> _Action item_
The pictures are to be left out, and all remaining data is to be transcribed exactly as it appears.

> _Records supplied_

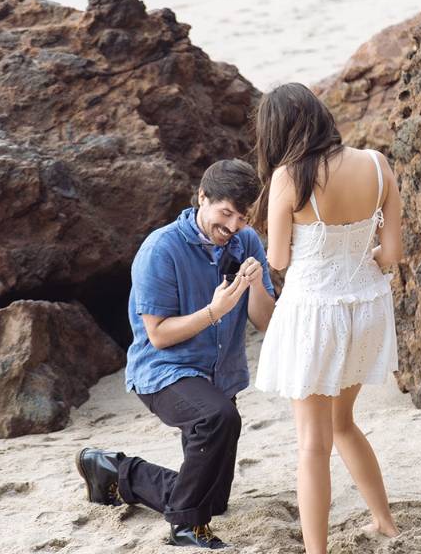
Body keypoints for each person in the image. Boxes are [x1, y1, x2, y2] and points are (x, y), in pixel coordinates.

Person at [76, 159, 276, 550]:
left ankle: (114, 471)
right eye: (226, 213)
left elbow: (265, 321)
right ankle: (185, 529)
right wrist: (214, 312)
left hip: (218, 377)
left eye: (242, 217)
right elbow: (159, 335)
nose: (233, 226)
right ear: (202, 197)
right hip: (164, 371)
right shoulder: (160, 249)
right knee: (218, 417)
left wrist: (254, 286)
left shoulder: (247, 241)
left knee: (211, 500)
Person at [250, 82, 402, 554]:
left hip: (316, 316)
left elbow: (278, 259)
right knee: (343, 423)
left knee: (312, 443)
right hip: (368, 309)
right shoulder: (377, 163)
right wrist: (356, 255)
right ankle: (385, 523)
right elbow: (391, 254)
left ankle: (317, 552)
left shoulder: (290, 176)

> _Expected answer_
Body keypoints for each person in the image. Boxes are [x1, y1, x2, y2] and points are (x, y), in pixel coordinates.

Person at [76, 159, 276, 550]:
left ankle: (114, 471)
right eye: (226, 213)
left elbow: (265, 321)
right ankle: (185, 529)
right wrist: (214, 312)
left hip: (218, 377)
left eye: (242, 217)
right elbow: (159, 335)
nose: (233, 226)
right ear: (202, 197)
right hip: (164, 371)
right shoulder: (160, 249)
right knee: (218, 417)
left wrist: (254, 286)
left shoulder: (247, 241)
left knee: (211, 500)
Person at [250, 82, 402, 554]:
left hip: (316, 316)
left elbow: (278, 259)
right knee: (343, 423)
left knee: (312, 443)
right hip: (368, 309)
right shoulder: (377, 163)
right wrist: (356, 255)
right ankle: (385, 523)
right elbow: (391, 254)
left ankle: (317, 552)
left shoulder: (290, 176)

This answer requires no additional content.